本文抜粋:
■ ■ ■
「リンゴと柿、どっちが良い?」との台所からの声に「柿でいい」と答えると「重い思いをして買ってきたのにがっかりだ」と言う。「柿で我慢する」と言う意味に受け取ったらしい。
当方は選択に迷い即座に「柿が欲しい」「柿を貰う」といいかね「柿の方にでもするか」と言う趣旨で返事したのだが、「柿にする」と言えば誤解無かっただろう。文法書には「で」は含意豊富だが正確さに欠けるとあった。
実は、一般成人向けの便利で詳しい文法書は無いと言ってよい。あっても著者により言うことが違う。日本の文法学界が諸説対立していて、「ザ」日本語文法と言えるものが確立していないからである。
学校で習う所謂「学校文法」も、1つの文法学説に基づくものに過ぎない。
現代日本語の文法研究は、日本語に印欧語(特に英語)の文法をあてはめて考える所から始まった。単語を品詞に分類し、主語―述語を文の基本骨格とする文法である。
しかし肉包丁で魚を捌いたようなもので、捌ききれない問題を沢山残した。
日本語は切れ目なく書くので単語の認定が厄介で、例えば「ている」を1つの助動詞とするか助詞「て」と動詞「いる」の2単語とするかで意見が分れ、そもそも助詞・助動詞を単語と認めない説もある。
■ ■ ■
設問:
1/ 日本語文法についての文章によると、現代日本語の文法研究は何から始まったか。
2/ 日本語文法をめぐる文章を、最後の文の後から書き継げ。

記録データ:
■ ■ ■
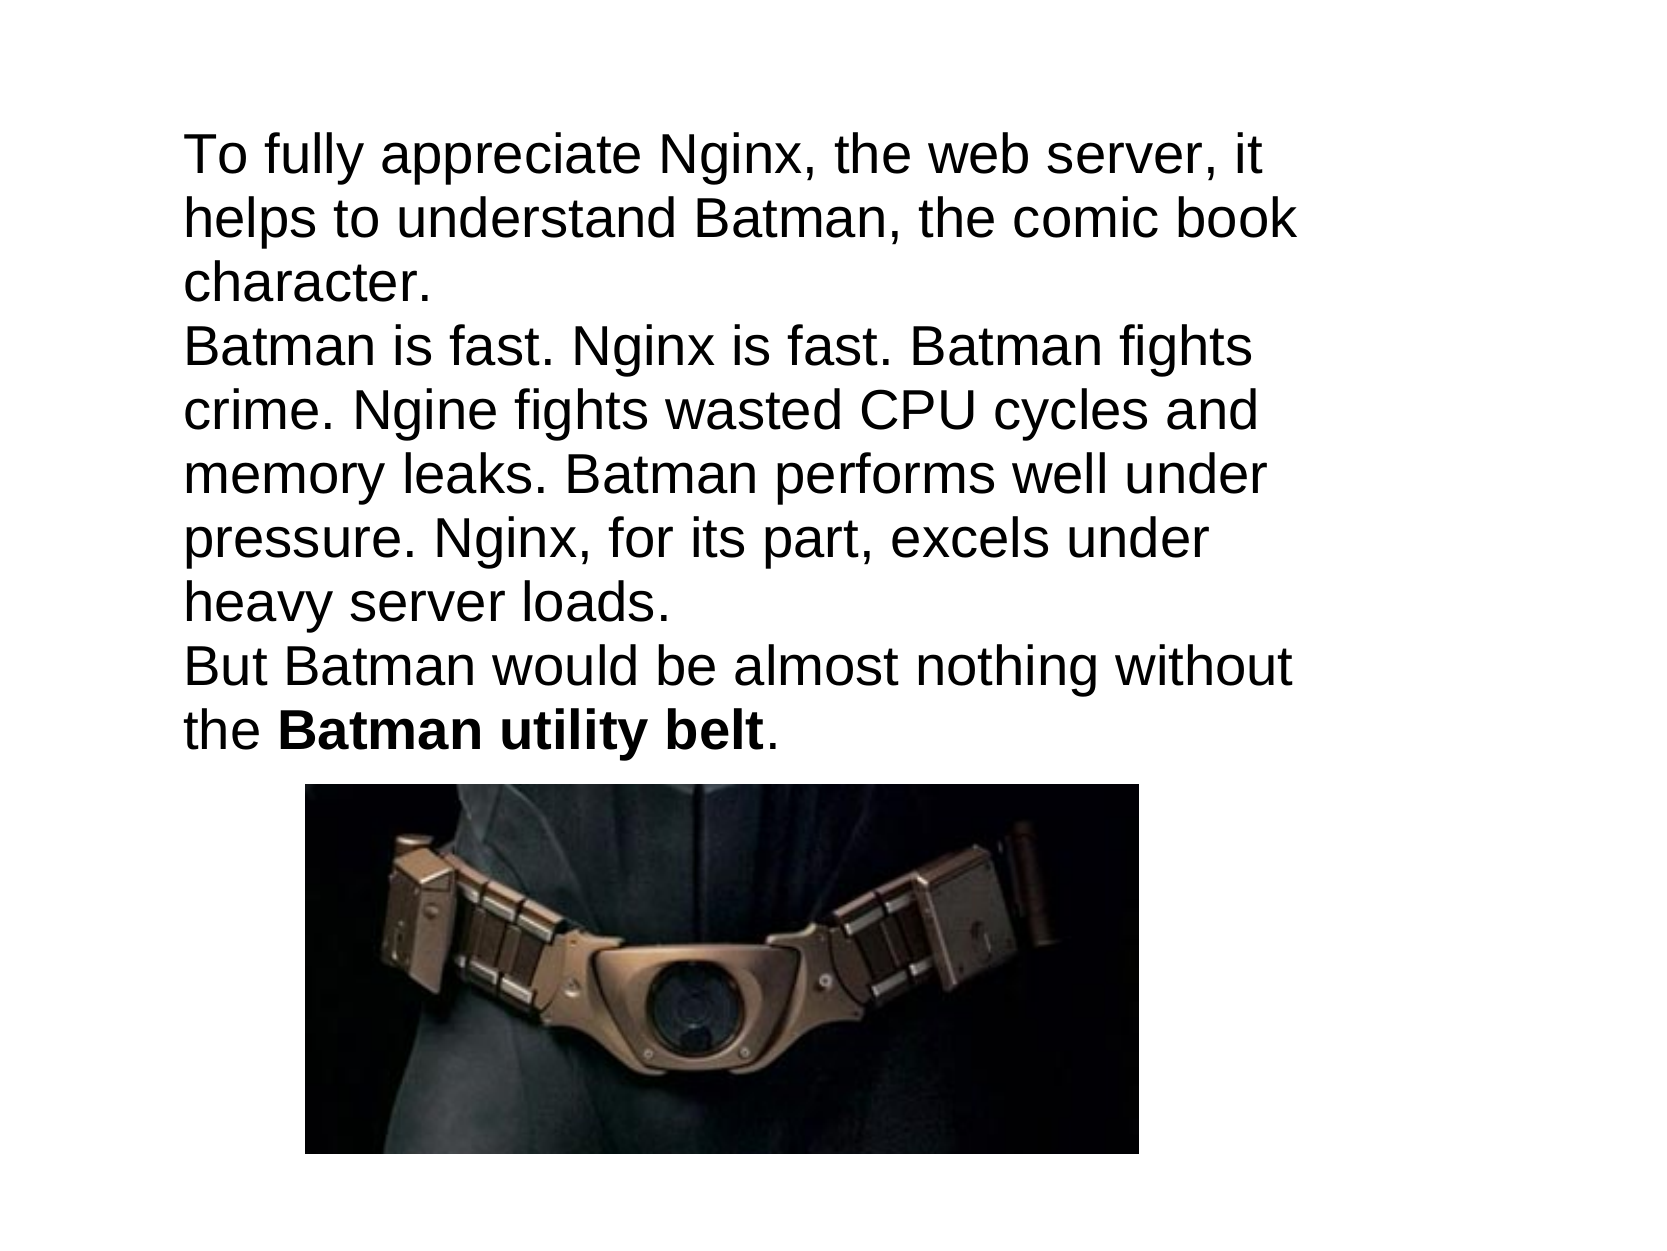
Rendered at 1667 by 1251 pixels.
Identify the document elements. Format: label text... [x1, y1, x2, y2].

text_box To fully appreciate Nginx, the web server, it helps to understand Batman, the comic book character. Batman is fast. Nginx is fast. Batman fights crime. Ngine fights wasted CPU cycles and memory leaks. Batman performs well under pressure. Nginx, for its part, excels under heavy server loads. But Batman would be almost nothing without the Batman utility belt. [183, 121, 1356, 891]
picture [305, 784, 1139, 1154]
■ ■ ■
設問別の解答:
1/ 日本語に印欧語(特に英語)の文法をあてはめて考える所から始まった。

2/
品詞分類でも見解が一致せず、「そんな」を連体詞とするか(広辞苑)形容動詞「そんなだ」の連体形とするか(角川国語辞典)で違い、そもそも形容動詞や代名詞を品詞と認めない説も有力である(「静かだ」は、体言「静か」と助動詞「だ」とする)。
学校文法は、文は「主語―述語」で成り立つと教える。しかし、日本文に主語があるか要らないかの学術論争はまだ決着していない。
「国境の長いトンネルを抜けると雪国だった」のサイデンステッカー訳はThe train came out of the long tunnel into the snowcountryであるが、原文は作者も主人公も汽車と一緒にトンネルを抜けて行ったように読み取れ、主語は汽車だとは言い切れない。
昔、イエズス会の神父が日本語の解明に手こずり「悪魔が考えた言葉だ」と言ったというのは作り話だが、ロドリゲスは「日本語大文典」(1604年)で「日本語は・・・不完全な言語」などと言っている。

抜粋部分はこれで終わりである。